For now, the official view is that century-old subdivision plans establish two Ns as legally correct in old Toronto, while East York Township bylaws from a few years later make one N legitimate on the street’s northern part. Allen Pinkerton, City Transportation Services’ manager of signs and markings, can’t think of another Toronto street that changes spelling partway — in this case, between Nos. 99 and 101 on the east side and 100 and 102 on the west.
The City, meanwhile, says it won’t rush to roll out new signs. That might be wise, because the document cited as proof that two Ns are right for lower Linnsmore either raises new spelling questions about other streets or casts doubt on whether the person who produced the plan could spell in the first place.

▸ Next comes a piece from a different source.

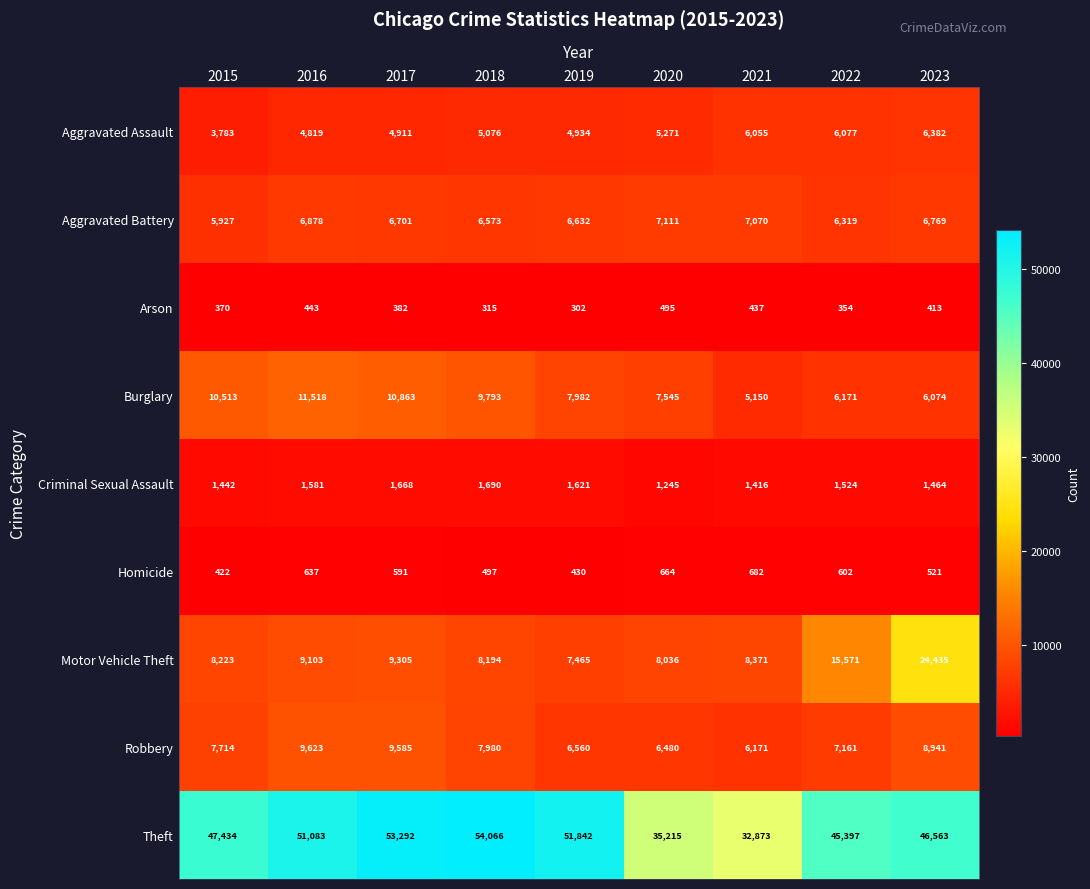

What is the approximate value of Arson at 2016?

443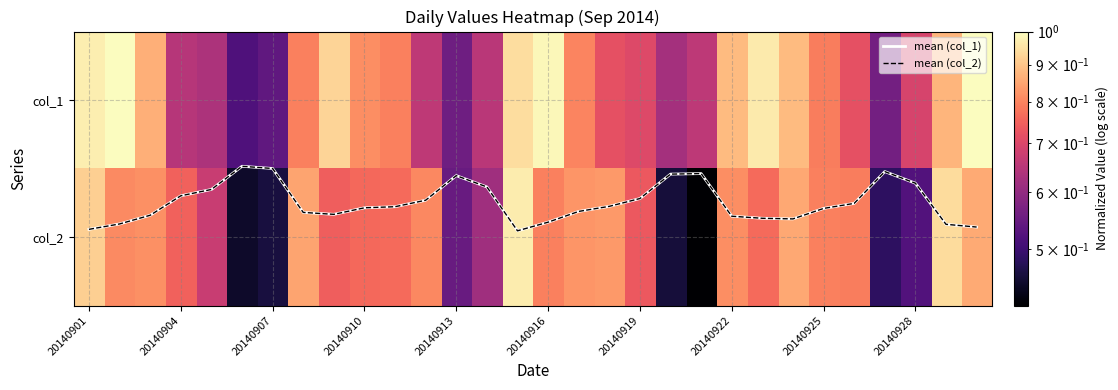

What is the minimum value for col_2?

0.4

The version of plan 509E at the City Registry does spell Linnsmore with two Ns, but it shows neighbouring Glebeholme Boulevard without a third E. It also spells boulevard “boulevarde” in four cases.
Wally Kowalenko, Toronto’s director of surveying, scratches his head, literally, when the discrepancies are pointed out. “We try to steer clear of the subjective,” he says. “The registered plan, a lawful document, created the street. If it contains a mistake and the municipality wants to fix it, it can pass a bylaw.”
Residents tend to offer both spellings because cabs, delivery people, utilities, emergency services, and City departments don’t always recognize their first choices. Nobody we spoke with recalls any life-threatening cases of confusion, but Filis Lamanna at No. 56 says puzzled police were delayed once on a burglar-alarm call. Paul Robinson at No. 91 almost backed out of a house purchase upon learning a two-N address is outside the coveted R.H. McGregor school territory.
Linnsmore resident Evelyn White says she’s heard some Linsmore residents view two-N folks as snobby, but we couldn’t find any who would say so — on the record.
“Snooty and illiterate, actually,” said a one-N senior who laughed, wouldn’t give his name, and said he was only joking.
Most on Linnsmore like the extra N, with two residents we spoke to saying it looks better, even if it might be wrong. A few say signs north of the East York line and on the tavern must be typos. Others like the quirkiness of dual spellings.
Nearly all, no matter how they spell it, want to know how the dispute began. City directories, which aren’t legal documents, show Linnsmore with only one N till 1936, and two thereafter. That says nothing about whether a mistake was corrected or created during the Great Depression, but it fits the prevailing theory at the Linsmore Tavern and that of a red-haired woman who wore a Blue Jays cap at a 2008 Danforth East Jane Jacobs walk. Both say they’ve heard there was “an uproar” when signs with two Ns arrived in the mid-1930s. “People complained about the typo, but the City didn’t do anything,” said the red-haired woman, whose mother grew up on the street.
In newspapers, Linsmore has one N in the Globe until 1935, and a mixture afterward. The Star goes with one N in a colorful 1934 story about teetotalers horrified that the Linsmore Tavern was granted a licence (“the hideous blotches called hotels,” said ex–board of education head Loftus Reid). After 1936, double-N is the most common Star spelling.
In City tax rolls, two Ns first appear in 1957, but only in the index. Double-N is uncommon till the late 1970s. By the late ’80s, single-N disappears, but try double–N in the post-amalgamation database at the archives and you’ll get an “invalid address” message.
Sharron Maurice and one of her neighbours say Linsmore is named for “a lord or a castle in Britain.” There is a Linsmore Lodges that rents vacation cabins in Scotland. Other than that, there’s no Linnsmore or Linsmore in the New York Times Atlas of the World, and Google serves up hits only for Lismore, a Scottish island and an Irish castle spelled without any N at all.
“We’re right with the one N,” Maurice insists, “but whatever the City decides, a party would be a good idea.”